Il résulte de ce qui précède que M. B… est fondé à demander l’annulation de la décision attaquée, sans qu’il soit besoin de se prononcer sur les autres moyens de la requête.
Sur les conclusions aux fins d’injonction et d’astreinte :
Eu égard aux motifs qui en constituent le fondement, le présent jugement implique seulement que le préfet de police de Paris procède au réexamen de la demande de M. B…. Par suite, il y a lieu d’enjoindre au préfet de police de procéder à un tel réexamen dans le délai de trois mois à compter de la notification du présent jugement, sans qu’il soit nécessaire d’assortir cette injonction d’une astreinte. Il y a également lieu d’enjoindre au préfet de police de Paris de lui délivrer, dans l’attente de ce réexamen et dans le délai de quinze jours, une autorisation provisoire de séjour.

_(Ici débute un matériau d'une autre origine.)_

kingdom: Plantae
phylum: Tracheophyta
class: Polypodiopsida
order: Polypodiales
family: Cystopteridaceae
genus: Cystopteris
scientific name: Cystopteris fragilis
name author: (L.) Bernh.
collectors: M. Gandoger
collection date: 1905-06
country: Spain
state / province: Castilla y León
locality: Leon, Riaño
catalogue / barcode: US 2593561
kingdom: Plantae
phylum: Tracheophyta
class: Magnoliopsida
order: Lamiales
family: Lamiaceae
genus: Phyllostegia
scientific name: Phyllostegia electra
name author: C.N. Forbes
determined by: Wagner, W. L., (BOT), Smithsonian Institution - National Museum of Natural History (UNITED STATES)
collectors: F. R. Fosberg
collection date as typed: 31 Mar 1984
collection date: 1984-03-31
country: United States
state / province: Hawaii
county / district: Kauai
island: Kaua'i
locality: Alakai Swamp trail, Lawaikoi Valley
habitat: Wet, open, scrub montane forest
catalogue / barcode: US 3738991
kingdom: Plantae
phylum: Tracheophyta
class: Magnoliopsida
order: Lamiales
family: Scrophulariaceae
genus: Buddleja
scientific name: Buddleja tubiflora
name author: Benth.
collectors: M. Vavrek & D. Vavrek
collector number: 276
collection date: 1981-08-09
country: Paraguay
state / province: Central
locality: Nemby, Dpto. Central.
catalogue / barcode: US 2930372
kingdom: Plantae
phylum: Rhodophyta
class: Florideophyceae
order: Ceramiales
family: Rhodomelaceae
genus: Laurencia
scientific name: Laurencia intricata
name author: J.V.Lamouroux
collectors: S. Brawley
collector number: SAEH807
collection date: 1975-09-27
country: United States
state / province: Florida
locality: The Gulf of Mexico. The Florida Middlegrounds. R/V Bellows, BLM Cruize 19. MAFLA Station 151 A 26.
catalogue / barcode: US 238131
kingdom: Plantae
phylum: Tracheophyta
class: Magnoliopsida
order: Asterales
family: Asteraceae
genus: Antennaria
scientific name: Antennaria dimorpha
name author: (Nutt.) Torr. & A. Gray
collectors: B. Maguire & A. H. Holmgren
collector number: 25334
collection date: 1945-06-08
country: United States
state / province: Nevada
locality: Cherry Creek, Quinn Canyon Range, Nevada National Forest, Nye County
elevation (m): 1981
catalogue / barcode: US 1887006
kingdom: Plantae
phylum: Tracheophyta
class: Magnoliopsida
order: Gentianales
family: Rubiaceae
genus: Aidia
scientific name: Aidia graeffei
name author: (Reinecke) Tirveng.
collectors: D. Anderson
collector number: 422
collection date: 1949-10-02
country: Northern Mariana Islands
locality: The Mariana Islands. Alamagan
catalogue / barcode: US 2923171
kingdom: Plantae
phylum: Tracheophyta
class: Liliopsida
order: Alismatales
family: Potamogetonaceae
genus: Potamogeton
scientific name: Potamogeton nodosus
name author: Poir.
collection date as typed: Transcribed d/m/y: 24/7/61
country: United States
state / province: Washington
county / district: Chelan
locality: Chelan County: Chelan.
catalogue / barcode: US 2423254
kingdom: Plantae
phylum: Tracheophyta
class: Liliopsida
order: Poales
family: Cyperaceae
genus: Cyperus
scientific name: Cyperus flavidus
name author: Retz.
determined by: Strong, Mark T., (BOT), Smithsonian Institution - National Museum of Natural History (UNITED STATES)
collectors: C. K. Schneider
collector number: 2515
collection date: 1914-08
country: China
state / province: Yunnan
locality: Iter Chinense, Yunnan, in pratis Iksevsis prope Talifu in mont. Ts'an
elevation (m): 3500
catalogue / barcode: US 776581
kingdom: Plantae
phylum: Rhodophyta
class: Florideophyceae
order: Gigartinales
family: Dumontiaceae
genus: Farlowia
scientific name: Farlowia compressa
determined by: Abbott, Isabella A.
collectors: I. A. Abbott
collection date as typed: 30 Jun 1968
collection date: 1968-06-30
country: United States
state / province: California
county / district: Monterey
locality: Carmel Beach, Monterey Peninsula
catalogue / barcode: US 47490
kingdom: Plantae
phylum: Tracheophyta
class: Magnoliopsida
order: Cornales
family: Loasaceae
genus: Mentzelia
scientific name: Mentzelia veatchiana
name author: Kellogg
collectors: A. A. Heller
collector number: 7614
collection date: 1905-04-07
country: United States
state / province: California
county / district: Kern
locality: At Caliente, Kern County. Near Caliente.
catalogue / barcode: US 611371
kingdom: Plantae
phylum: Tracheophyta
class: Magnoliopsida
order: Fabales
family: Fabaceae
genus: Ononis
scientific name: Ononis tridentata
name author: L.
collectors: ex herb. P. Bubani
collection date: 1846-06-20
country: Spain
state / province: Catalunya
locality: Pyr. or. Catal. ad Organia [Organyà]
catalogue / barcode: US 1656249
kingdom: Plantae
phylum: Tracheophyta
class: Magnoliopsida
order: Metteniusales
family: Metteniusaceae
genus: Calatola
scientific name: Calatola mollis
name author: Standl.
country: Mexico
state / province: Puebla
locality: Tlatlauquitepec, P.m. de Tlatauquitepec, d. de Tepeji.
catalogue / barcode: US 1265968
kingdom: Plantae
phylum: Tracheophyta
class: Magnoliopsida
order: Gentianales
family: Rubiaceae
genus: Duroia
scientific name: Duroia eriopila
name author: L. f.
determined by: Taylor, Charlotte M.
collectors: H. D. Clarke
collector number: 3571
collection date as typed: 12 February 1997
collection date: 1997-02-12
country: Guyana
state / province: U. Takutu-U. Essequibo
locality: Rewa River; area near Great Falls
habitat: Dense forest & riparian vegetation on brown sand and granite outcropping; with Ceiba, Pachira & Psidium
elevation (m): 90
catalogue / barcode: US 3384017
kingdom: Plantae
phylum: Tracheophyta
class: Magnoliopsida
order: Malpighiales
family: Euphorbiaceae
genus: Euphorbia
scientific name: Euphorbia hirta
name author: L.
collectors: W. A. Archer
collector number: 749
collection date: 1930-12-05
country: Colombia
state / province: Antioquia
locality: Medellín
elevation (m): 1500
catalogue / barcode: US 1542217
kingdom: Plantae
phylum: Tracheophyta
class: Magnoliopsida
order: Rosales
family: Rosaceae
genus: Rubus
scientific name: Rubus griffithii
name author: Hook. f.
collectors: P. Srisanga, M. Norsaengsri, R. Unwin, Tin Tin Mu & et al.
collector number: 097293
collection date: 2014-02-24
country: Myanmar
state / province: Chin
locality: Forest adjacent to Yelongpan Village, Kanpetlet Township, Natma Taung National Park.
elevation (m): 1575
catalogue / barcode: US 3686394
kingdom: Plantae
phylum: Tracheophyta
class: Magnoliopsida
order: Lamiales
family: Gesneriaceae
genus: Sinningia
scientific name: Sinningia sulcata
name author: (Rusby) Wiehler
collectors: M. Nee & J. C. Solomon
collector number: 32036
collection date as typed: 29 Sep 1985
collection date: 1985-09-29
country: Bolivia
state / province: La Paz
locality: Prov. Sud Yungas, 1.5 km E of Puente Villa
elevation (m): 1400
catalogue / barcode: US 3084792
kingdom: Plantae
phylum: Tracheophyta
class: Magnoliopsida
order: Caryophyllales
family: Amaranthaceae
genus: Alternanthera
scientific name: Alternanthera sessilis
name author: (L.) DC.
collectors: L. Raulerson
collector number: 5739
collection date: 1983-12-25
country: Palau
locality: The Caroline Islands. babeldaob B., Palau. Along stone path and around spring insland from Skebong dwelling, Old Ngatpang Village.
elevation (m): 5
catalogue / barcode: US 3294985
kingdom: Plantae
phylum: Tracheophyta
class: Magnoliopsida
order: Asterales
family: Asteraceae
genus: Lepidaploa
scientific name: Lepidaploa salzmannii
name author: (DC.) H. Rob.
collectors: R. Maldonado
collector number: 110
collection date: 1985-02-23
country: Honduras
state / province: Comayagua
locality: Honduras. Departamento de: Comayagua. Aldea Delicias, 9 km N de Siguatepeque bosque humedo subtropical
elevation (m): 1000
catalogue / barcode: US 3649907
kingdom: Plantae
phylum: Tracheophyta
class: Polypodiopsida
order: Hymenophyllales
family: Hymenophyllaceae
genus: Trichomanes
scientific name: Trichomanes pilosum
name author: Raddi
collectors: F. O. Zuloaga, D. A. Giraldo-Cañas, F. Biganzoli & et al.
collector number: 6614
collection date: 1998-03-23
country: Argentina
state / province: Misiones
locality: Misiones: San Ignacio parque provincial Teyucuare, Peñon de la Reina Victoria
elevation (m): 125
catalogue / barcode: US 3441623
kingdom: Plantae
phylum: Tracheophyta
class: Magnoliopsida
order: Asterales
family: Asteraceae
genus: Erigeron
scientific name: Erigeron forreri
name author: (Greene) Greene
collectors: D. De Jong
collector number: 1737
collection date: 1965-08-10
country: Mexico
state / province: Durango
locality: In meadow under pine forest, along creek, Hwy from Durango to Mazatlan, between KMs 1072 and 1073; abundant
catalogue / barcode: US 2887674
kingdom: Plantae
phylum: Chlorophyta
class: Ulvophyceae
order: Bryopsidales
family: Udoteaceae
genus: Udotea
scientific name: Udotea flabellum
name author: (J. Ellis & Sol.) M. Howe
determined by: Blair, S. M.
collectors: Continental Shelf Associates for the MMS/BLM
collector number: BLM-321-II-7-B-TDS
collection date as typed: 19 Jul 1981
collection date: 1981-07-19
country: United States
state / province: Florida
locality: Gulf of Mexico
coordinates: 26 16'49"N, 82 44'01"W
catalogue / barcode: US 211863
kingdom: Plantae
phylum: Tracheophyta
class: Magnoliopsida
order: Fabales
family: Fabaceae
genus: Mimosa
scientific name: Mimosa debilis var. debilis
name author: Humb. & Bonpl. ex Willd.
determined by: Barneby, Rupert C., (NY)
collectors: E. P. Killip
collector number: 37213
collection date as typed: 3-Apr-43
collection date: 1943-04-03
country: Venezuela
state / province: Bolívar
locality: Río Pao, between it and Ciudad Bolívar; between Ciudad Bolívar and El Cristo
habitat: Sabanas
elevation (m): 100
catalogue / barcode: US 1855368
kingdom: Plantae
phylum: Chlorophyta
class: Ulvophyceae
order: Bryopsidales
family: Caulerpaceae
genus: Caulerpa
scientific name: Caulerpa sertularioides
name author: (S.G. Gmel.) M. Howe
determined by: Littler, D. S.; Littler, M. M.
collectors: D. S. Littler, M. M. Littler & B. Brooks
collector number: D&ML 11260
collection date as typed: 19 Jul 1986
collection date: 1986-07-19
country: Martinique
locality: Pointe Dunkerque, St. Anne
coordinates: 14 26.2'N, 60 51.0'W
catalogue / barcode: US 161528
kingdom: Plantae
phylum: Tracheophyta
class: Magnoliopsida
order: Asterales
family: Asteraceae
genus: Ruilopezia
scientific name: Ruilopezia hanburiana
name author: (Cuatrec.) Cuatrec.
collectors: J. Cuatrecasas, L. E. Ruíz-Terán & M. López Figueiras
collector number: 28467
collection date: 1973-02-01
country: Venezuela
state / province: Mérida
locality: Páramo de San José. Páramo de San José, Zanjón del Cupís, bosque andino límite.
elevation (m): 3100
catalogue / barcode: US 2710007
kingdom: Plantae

Sur les frais liés au litige :
Il y a lieu, dans les circonstances de l’espèce, de mettre à la charge de l’État la somme de 1 000 euros au titre des frais exposés par M. B… et non compris dans les dépens.
D E C I D E :
Article 1er : La décision implicite par laquelle le préfet de police a rejeté la demande de M. B… de renouvellement de son titre de séjour, déposée le 30 mai 2024 est annulée.
Article 2 : Il est enjoint au préfet de police de Paris ou à tout préfet territorialement compétent de réexaminer la demande de titre de séjour de M. B… dans le délai de trois mois à compter de la notification du présent jugement et de lui délivrer, dans le délai de quinze jours, une autorisation provisoire de séjour.
Article 3 : L’État versera à M. B… la somme de 1 000 (mille) euros en application de l’article L. 761-1 du code de justice administrative.
Article 4 : Le présent jugement sera notifié à M. A… B… et au préfet de police de Paris.
Délibéré après l’audience du 25 février 2026, à laquelle siégeaient :
M. Truilhé, président,
Mme Monteagle, première conseillère,
Mme Ostyn, conseillère.
Rendu public par mise à disposition au greffe le 18 mars 2026.
La rapporteure,
Signé
M. MonteagleLe président,
Signé
J.-C. Truilhé
La greffière,
Signé
S. Rubiralta
La République mande et ordonne au préfet de police de Paris ou au préfet territorialement compétent en ce qui le concerne ou à tous commissaires de justice à ce requis en ce qui concerne les voies de droit commun contre les parties privées, de pourvoir à l’exécution de la présente décision.